Task brief
Rewrite the listing below as a Markdown table with the columns Row and Line, giving each line its own numbered row. Skip blank lines and leave the pictures out.

# START OF Records for this exercise

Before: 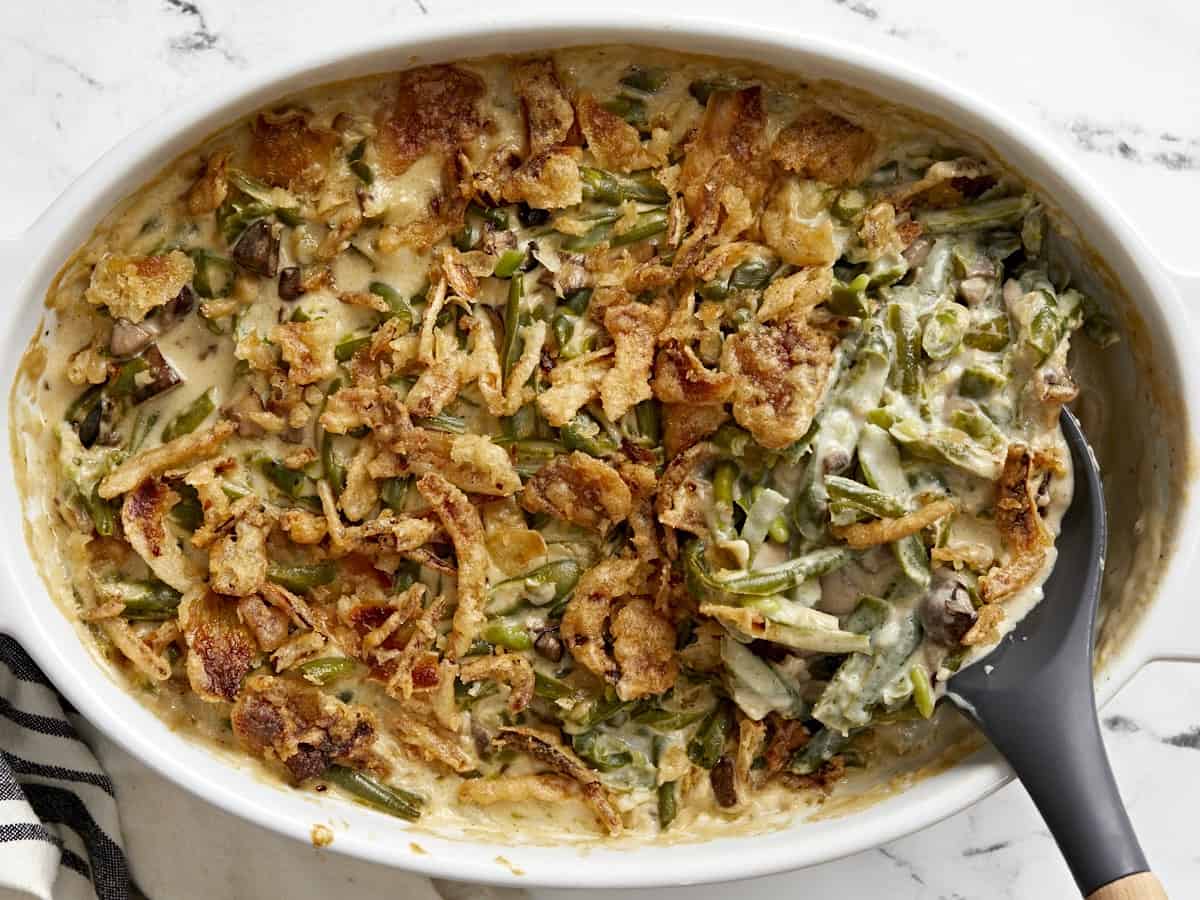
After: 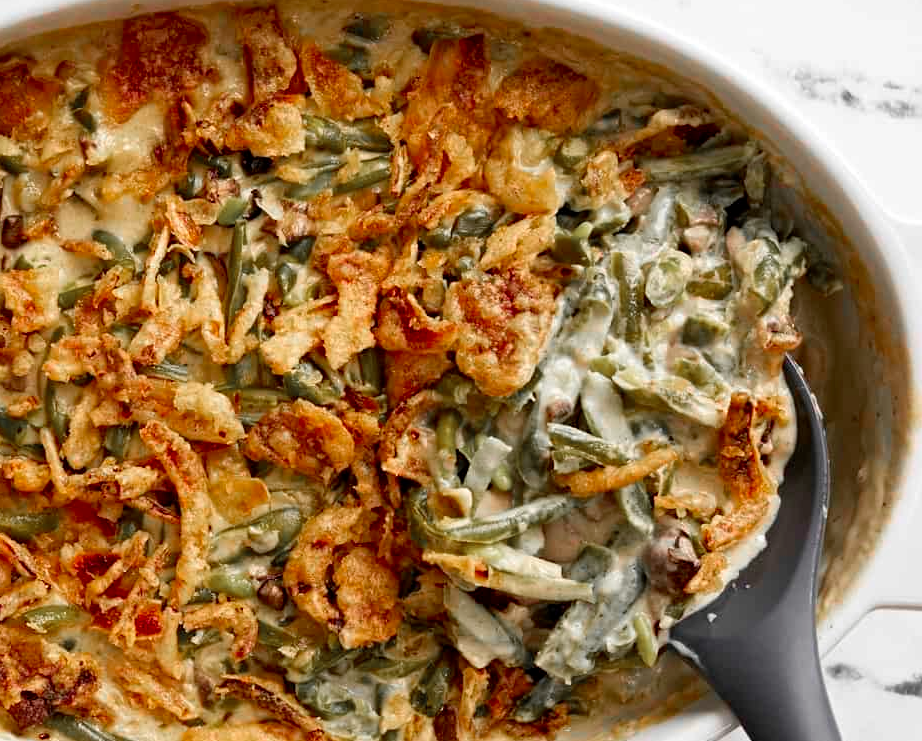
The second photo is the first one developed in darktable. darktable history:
color zones: curves: ch1 [(0, 0.679) (0.143, 0.647) (0.286, 0.261) (0.378, -0.011) (0.571, 0.396) (0.714, 0.399) (0.857, 0.406) (1, 0.679)]
crop: left 23.088%, top 5.835%, bottom 11.795%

# END OF Records for this exercise

Problem solution
| Row | Line |
|---|---|
| 1 | Before:  |
| 2 | After:  |
| 3 | The second photo is the first one developed in darktable. darktable history: |
| 4 | color zones: curves: ch1 [(0, 0.679) (0.143, 0.647) (0.286, 0.261) (0.378, -0.011) (0.571, 0.396) (0.714, 0.399) (0.857, 0.406) (1, 0.679)] |
| 5 | crop: left 23.088%, top 5.835%, bottom 11.795% |